Giving Gore the Nobel does smack of politics, a way for the liberal elite to strike back at the now-departed Rove and the rest of the Bush administration. Yet things need to be kept in perspective. Gore's scare tactics might lead to Kyoto and costly environmental regulation, while Rove's scare tactics have already given us the Patriot Act and Iraq. Surely the sins of the Bush administration have had far more sinister consquences than any that Gore has committed in his zeal to change the way people and governments think about the environment.

It is right that the world's most prestigious prize be a critique of power. In 2005, British playwright Harold Pinter won the Nobel for literature and excoriated U.S. foreign policy in his acceptance speech. "You have to hand it to America," Pinter scoffed. "It has exercised a quite clinical manipulation of power worldwide while masquerading as a force for universal good. It's a brilliant, even witty, highly successful act of hypnosis."
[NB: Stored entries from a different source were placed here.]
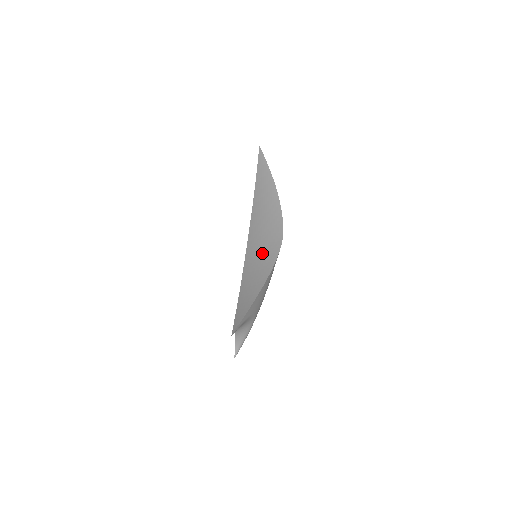
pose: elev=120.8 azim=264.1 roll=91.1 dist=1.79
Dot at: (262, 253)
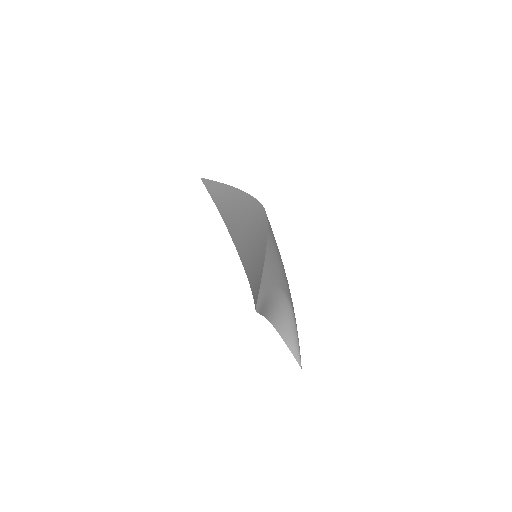
Dot at: (251, 235)
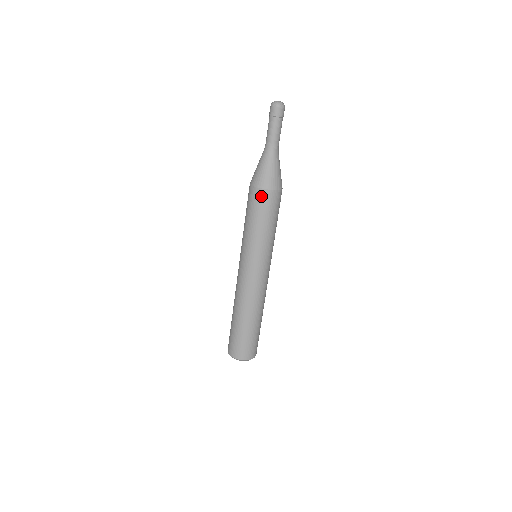
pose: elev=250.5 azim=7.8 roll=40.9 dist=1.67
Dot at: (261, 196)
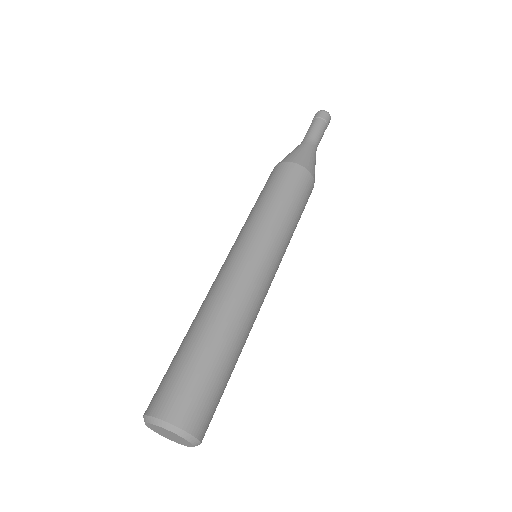
Dot at: (306, 179)
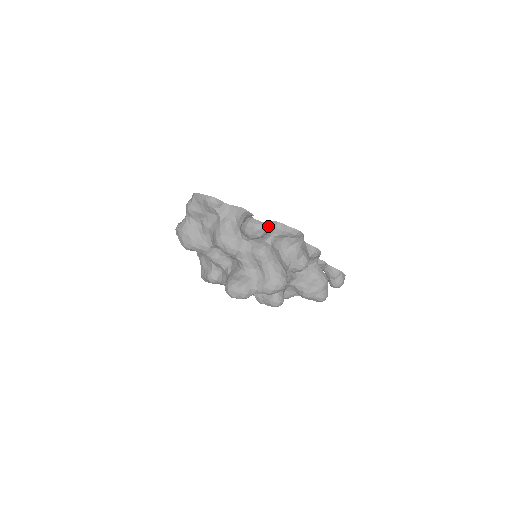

Gore has spearheaded the fight against an equally pervasive hypnosis under which we blindly believed for centuries that the Earth would be fine no matter what humans did. For that he deserves all the credit in the world. His science may be flawed, but people are now thinking and debating our planet's future because of Al Gore and that is a good thing.

So what's next for Gore? First of all, he must resist the temptation to run in 2008. Gore's defeat in 2000 may have been heartbreaking, but the silver lining from that defeat has been truly magnificent. As a private citizen, Gore has made a greater positive impact than any elected official. Like it or not, he is our foremost public intellectual and ought to continue his political rehab.

To make a presidential bid would be to confirm many of the criticisms of the Nobel Prize. "The Peace Prize is especially political," said Giegengack, who noted that it has been awarded to such peace-loving luminaries as Yasser Arafat. Running would also cripple his message of awareness with partisanship. Gore must prove himself a better man - even if his heart's desire is for the Oval Office. As Doheny quipped: "I didn't know they gave the Nobel Prize for acting."

True. But Gore has chosen his part and must play it until the curtain falls.